WORK REQUIRED
The response must consist of the lines below from the one with "1. Ctrl+Space - Star/Stop dictation" through the one with "### Error 'Permission for chrome-sandbox'", exactly as they appear and with both ends kept.

LISTED RECORDS
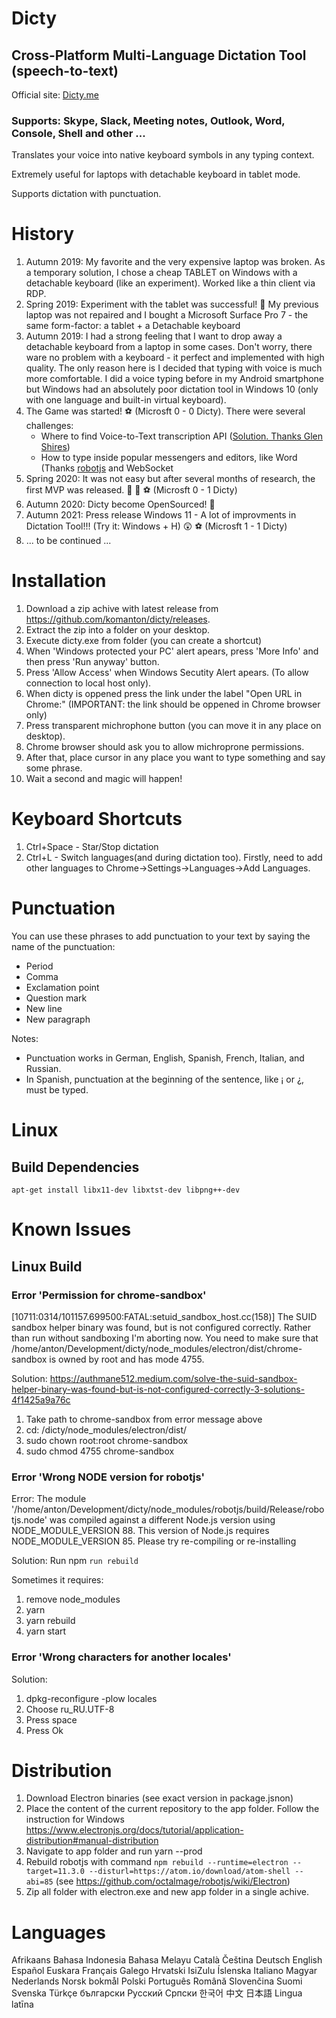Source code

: # Dicty
## Cross-Platform Multi-Language Dictation Tool (speech-to-text)
Official site: <a href="https://dicty.me">Dicty.me</a>
### Supports: Skype, Slack, Meeting notes, Outlook, Word, Console, Shell and other ...

Translates your voice into native keyboard symbols in any typing context.

Extremely useful for laptops with detachable keyboard in tablet mode.

Supports dictation with punctuation.

# History
1. Autumn 2019: My favorite and the very expensive laptop was broken. As a temporary solution, I chose a cheap TABLET on Windows with a detachable keyboard (like an experiment). Worked like a thin client via RDP.
2. Spring 2019: Experiment with the tablet was successful! :partying_face: My previous laptop was not repaired and I bought a Microsoft Surface Pro 7 - the same form-factor: a tablet + a Detachable keyboard
3. Autumn 2019: I had a strong feeling that I want to drop away a detachable keyboard from a laptop in some cases. Don't worry, there ware no problem with a keyboard - it perfect and implemented with high quality. The only reason here is I decided that typing with voice is much more comfortable. I did a voice typing before in my Android smartphone but Windows had an absolutely poor dictation tool in Windows 10 (only with one language and built-in virtual keyboard).
4. The Game was started! :soccer: (Microsft 0 - 0 Dicty). There were several challenges:
   - Where to find Voice-to-Text transcription API ([Solution. Thanks Glen Shires](https://developers.google.com/web/updates/2013/01/Voice-Driven-Web-Apps-Introduction-to-the-Web-Speech-API))
   - How to type inside popular messengers and editors, like Word (Thanks [robotjs](https://github.com/octalmage/robotjs) and WebSocket
5. Spring 2020: It was not easy but after several months of research, the first MVP was released. :rocket: :partying_face: :soccer: (Microsft 0 - 1 Dicty)
6. Autumn 2020: Dicty become OpenSourced! :medal_sports:
7. Autumn 2021: Press release Windows 11 - A lot of improvments in Dictation Tool!!! (Try it: Windows + H) :astonished: :soccer: (Microsft 1 - 1 Dicty)
8. ... to be continued ...

# Installation
1. Download a zip achive with latest release from https://github.com/komanton/dicty/releases.
2. Extract the zip into a folder on your desktop.
3. Execute dicty.exe from folder (you can create a shortcut)
4. When 'Windows protected your PC' alert apears, press 'More Info' and then press 'Run anyway' button.
6. Press 'Allow Access' when Windows Secutity Alert apears. (To allow connection to local host only).
7. When dicty is oppened press the link under the label "Open URL in Chrome:"
(IMPORTANT: the link should be oppened in Chrome browser only)
8. Press transparent michrophone button (you can move it in any place on desktop).
9. Chrome browser should ask you to allow michroprone permissions.
10. After that, place cursor in any place you want to type something and say some phrase.
11. Wait a second and magic will happen!

# Keyboard Shortcuts
1. Ctrl+Space - Star/Stop dictation
2. Ctrl+L - Switch languages(and during dictation too). Firstly, need to add other languages to Chrome->Settings->Languages->Add Languages. 

# Punctuation
You can use these phrases to add punctuation to your text by saying the name of the punctuation:
* Period
* Comma
* Exclamation point
* Question mark
* New line
* New paragraph

Notes:
- Punctuation works in German, English, Spanish, French, Italian, and Russian.
- In Spanish, punctuation at the beginning of the sentence, like ¡ or ¿, must be typed. 

# Linux
## Build Dependencies

`apt-get install libx11-dev libxtst-dev libpng++-dev`

# Known Issues
## Linux Build

### Error 'Permission for chrome-sandbox'
[10711:0314/101157.699500:FATAL:setuid_sandbox_host.cc(158)] The SUID sandbox helper binary was found, but is not configured correctly. Rather than run without sandboxing I'm aborting now. You need to make sure that /home/anton/Development/dicty/node_modules/electron/dist/chrome-sandbox is owned by root and has mode 4755.

Solution: https://authmane512.medium.com/solve-the-suid-sandbox-helper-binary-was-found-but-is-not-configured-correctly-3-solutions-4f1425a9a76c

1. Take path to chrome-sandbox from error message above
2. cd: /dicty/node_modules/electron/dist/
3. sudo chown root:root chrome-sandbox
4. sudo chmod 4755 chrome-sandbox

### Error 'Wrong NODE version for robotjs'
Error: The module '/home/anton/Development/dicty/node_modules/robotjs/build/Release/robotjs.node'
was compiled against a different Node.js version using
NODE_MODULE_VERSION 88. This version of Node.js requires
NODE_MODULE_VERSION 85. Please try re-compiling or re-installing

Solution: Run npm `run rebuild`

Sometimes it requires:
1. remove node_modules
2. yarn
3. yarn rebuild
4. yarn start


### Error 'Wrong characters for another locales'
Solution:
1. dpkg-reconfigure -plow locales
2. Choose ru_RU.UTF-8
3. Press space
4. Press Ok

# Distribution
1. Download Electron binaries (see exact version in package.jsnon)
2. Place the content of the current repository to the app folder. Follow the instruction for Windows https://www.electronjs.org/docs/tutorial/application-distribution#manual-distribution
4. Navigate to app folder and run yarn --prod
5. Rebuild robotjs with command `npm rebuild --runtime=electron --target=11.3.0 --disturl=https://atom.io/download/atom-shell --abi=85` (see https://github.com/octalmage/robotjs/wiki/Electron)
6. Zip all folder with electron.exe and new app folder in a single achive.

# Languages
 Afrikaans
 Bahasa Indonesia
 Bahasa Melayu
 Català
 Čeština
 Deutsch
 English
 Español
 Euskara
 Français
 Galego
 Hrvatski
 IsiZulu
 Íslenska
 Italiano
 Magyar
 Nederlands
 Norsk bokmål
 Polski
 Português
 Română
 Slovenčina
 Suomi
 Svenska
 Türkçe
 български
 Pусский
 Српски
 한국어
 中文
 日本語
 Lingua latīna

<!--
# Backers and Sponsors

Thank you to all our backers and sponsors! 🙏 
[[Become a backer](https://opencollective.com/dicty-me#backer)]
[[Become a sponsor](https://opencollective.com/dicty-me#sponsor)]

<a href="https://opencollective.com/dicty-me#backers" target="_blank"><img src="https://opencollective.com/dicty-me/backers.svg?width=890"></a>


<a href="https://opencollective.com/dicty-me#sponsors" target="_blank"><img src="https://opencollective.com/dicty-me/sponsors.svg?width=890"></a>
-->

SOLUTION
1. Ctrl+Space - Star/Stop dictation
2. Ctrl+L - Switch languages(and during dictation too). Firstly, need to add other languages to Chrome->Settings->Languages->Add Languages. 

# Punctuation
You can use these phrases to add punctuation to your text by saying the name of the punctuation:
* Period
* Comma
* Exclamation point
* Question mark
* New line
* New paragraph

Notes:
- Punctuation works in German, English, Spanish, French, Italian, and Russian.
- In Spanish, punctuation at the beginning of the sentence, like ¡ or ¿, must be typed. 

# Linux
## Build Dependencies

`apt-get install libx11-dev libxtst-dev libpng++-dev`

# Known Issues
## Linux Build

### Error 'Permission for chrome-sandbox'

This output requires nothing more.